Only one-quarter of people surveyed by market research firm Cox Automotive expressed some willingness to pay subscription fees for in-car services. The survey, published this year, found, “the vast majority of buyers expect features and services to be part of the total purchase price.”
But what if you could upgrade your 2022 model-year car to 2023 specifications? Polestar is doing just that. The Swedish electric-car maker is offering a $1,595 over-the-air upgrade that grants an additional 68 horsepower and 15 lb-ft of torque, bringing long-range dual-motor 2022 Polestar 2s into line with the 2023 Performance Pack models. No dealership visit required.
Just as Tesla has done with similar Acceleration Boost upgrades, Polestar is offering the power bump as a one-time purchase, not a subscription.
A company representative confirmed the upgrade stays with the car, meaning the second or third owner won’t need to repurchase it. In theory, at least, buying the power boost will increase the value of the vehicle, perhaps allowing the owner to recoup some of the upgrade’s cost when it’s time to sell.

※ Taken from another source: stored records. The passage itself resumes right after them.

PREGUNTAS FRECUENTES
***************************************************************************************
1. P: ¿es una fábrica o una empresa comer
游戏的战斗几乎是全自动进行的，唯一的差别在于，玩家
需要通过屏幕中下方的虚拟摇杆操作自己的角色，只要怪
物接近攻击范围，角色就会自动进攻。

Mercedes-Benz, on the other hand, will soon offer U.S. owners of certain EVs a $1,200 Acceleration Increase option that makes the cars slightly quicker. The difference is that, unlike Tesla and Polestar, Mercedes isn’t selling a one-time upgrade, but an annual subscription. Stop paying and your car will get slower. There’s no potential benefit to residual value either.
It’s not as if Mercedes technicians need to go under the hood and tinker with the motors to boost power every year. In the United States, it seems like a bad deal compared with Polestar’s one-time purchase offering. In Canada, however, a company spokesperson said pricing for the Acceleration Increase has not been finalized and, “the goal is to generally offer on-demand features … both as a subscription model (annual) and as a lifetime product.”
In South Korea, BMW sold a heated-seat subscription plan that would keep your butt warm for the low, low price of US$18 a month. It generated a lot of negative reaction from customers and media commentators, and the plan appears to have been dropped. Heated seats will be enabled from the start.
Thankfully, a BMW Canada spokesperson confirmed there are “no plans to introduce subscription services such as this here in Canada.”
The lesson here is that the devil really is in the details when it comes to over-the-air upgrades and connected-car add-ons. People can tell when they’re being ripped off, and they hate it.
At worst, connected cars have the potential to become a kind of dystopian nightmare. (“I’m sorry, Dave. I can’t turn on the car’s heater right now. You haven’t paid for the Warmth Package this month.”) You could also imagine an endless barrage of in-car microtransactions. (“Tap your credit card on the dash to access 10 extra kilometres of electric driving range.”) No thanks.
At best, however, connected car and software updates have the potential to reduce planned obsolescence, keeping old vehicles feeling newer for longer, and offer drivers greater personalization and customization.
Which future we’re heading toward is still unclear.